For Now – Get Started With Something…
There are some basic “non-negotiable” things you could be looking at regularly at the very least. And if you aren’t doing these things, you may be nearing collapse and not even realize it!
Get started with this homework while I work on my list:
Inspect
On a regular basis inspect:
- Are your backups being done? Each day. Do you have a backup complete?
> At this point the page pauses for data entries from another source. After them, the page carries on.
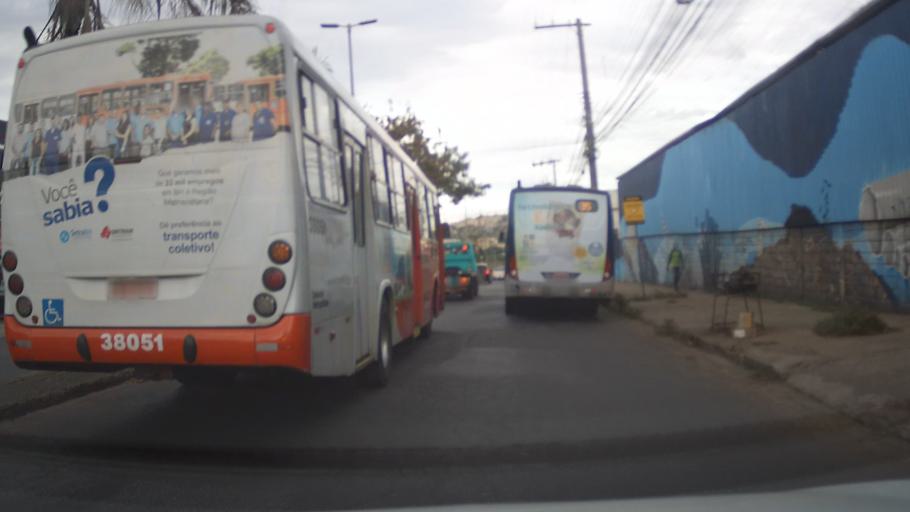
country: BR
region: Minas Gerais
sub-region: Contagem
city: Contagem
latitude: -19.9597
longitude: -44.0161
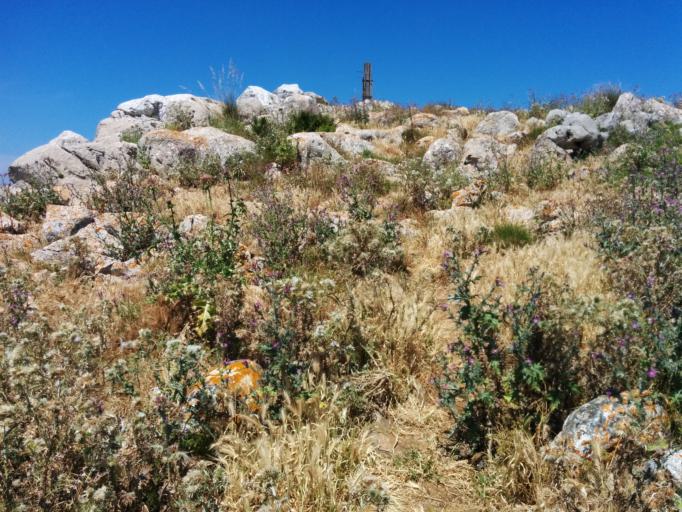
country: IT
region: Sicily
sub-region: Trapani
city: San Vito Lo Capo
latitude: 38.1669
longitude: 12.7572
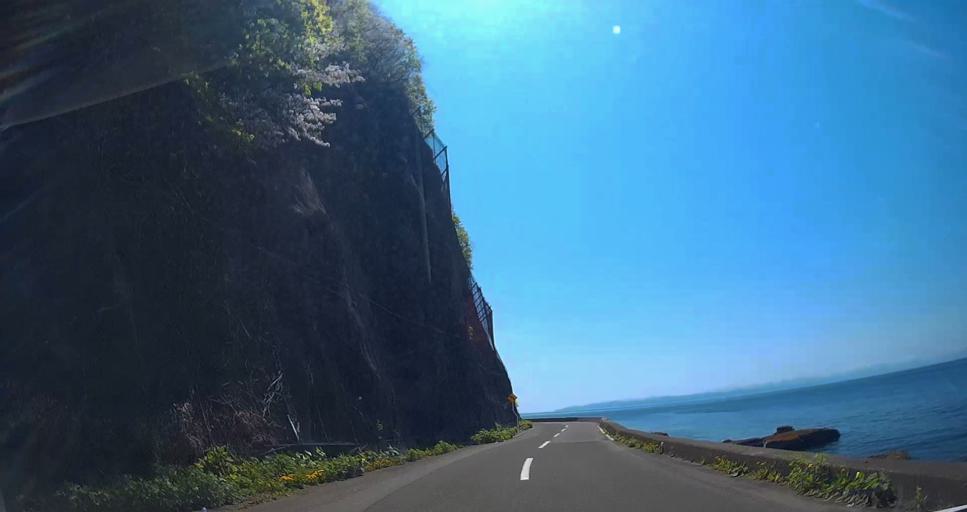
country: JP
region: Aomori
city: Aomori Shi
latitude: 41.1336
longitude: 140.7802
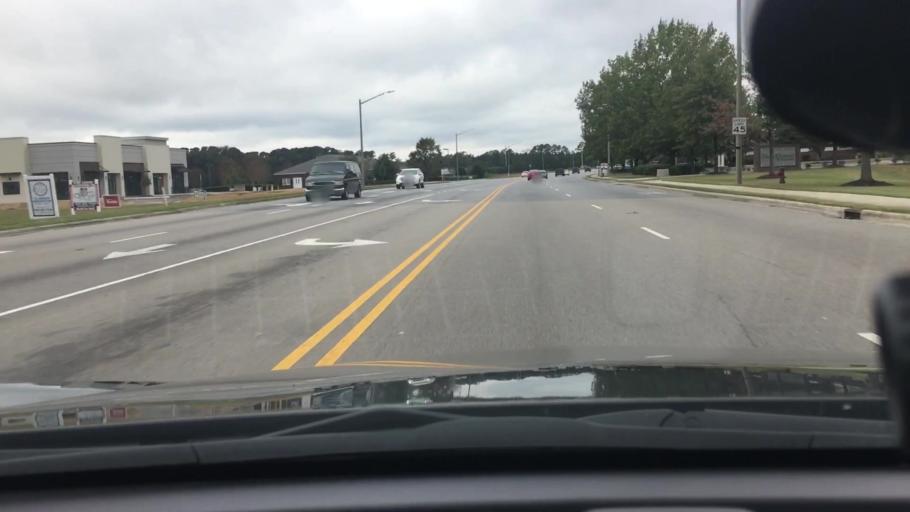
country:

- Are your backups any good? Either use the DBATools PowerShell scripts to do a test restore as part of your backup job (100% compliance, maybe much for large DBs) or randomly do a restore of a random DB (some compliance and better than none) or do some frequency in the middle – and restore a DB. Run a CheckDB on it. Did the restore work? Any integrity violations? Try a point in time restore and test your ability to do it while it’s calm.
- Free Space – how is it trending? Are you in danger? When will you be in danger?
- Performance – What’s your baseline? How is it trending?
- Make sure your jobs succeeded – In the past 24 hours what failed? can you automate the checks?
- Any errors? Errors can point out so many things. We’ve caught a virus in a client’s network that was a precursor to a pending ransomware attack and because of the high number of failed logins – we identified the client and the virus and they stopped the damage. While that’s way too late to discover it, it’s not nearly as bad as discovering it after the ransomware attack killed everything!
- Who has access? Check on perms periodically
- What is your version/service pack/CU compliance? If you aren’t up to date, and something bad happens and a CU or SP from 2 or 3 years ago could have fixed it, you’re kind of responsible right?
- Is Your HA/DR Solution Helping or Hurting? HA/DR is cool! A failover cluster instance or availability group is a neat thing to build. High availability is great! But if you are having unresolved errors in cluster manager – your solution could actually leave you down completely.
I could go on. I won’t. There’s more we can and should be doing. These things aren’t in your calendar. They aren’t in your new deployment meetings. They aren’t in the fun and exciting things. But we need to be vigilant. Entropy is real, and even your SQL Server deployment will trend towards an entropic state if left alone long enough. I’ll write more in a list and maybe a proposed schedule like your owner’s manual with a suggested calendar. Stay tuned here next week. I’ll have it by Friday 4/24. And now I wrote the date down, so I have to. Add any you must have on your list so I can shamelessly steal from you and add to the checklist. If it’s one that wouldn’t have been there, I’ll give you credit, too.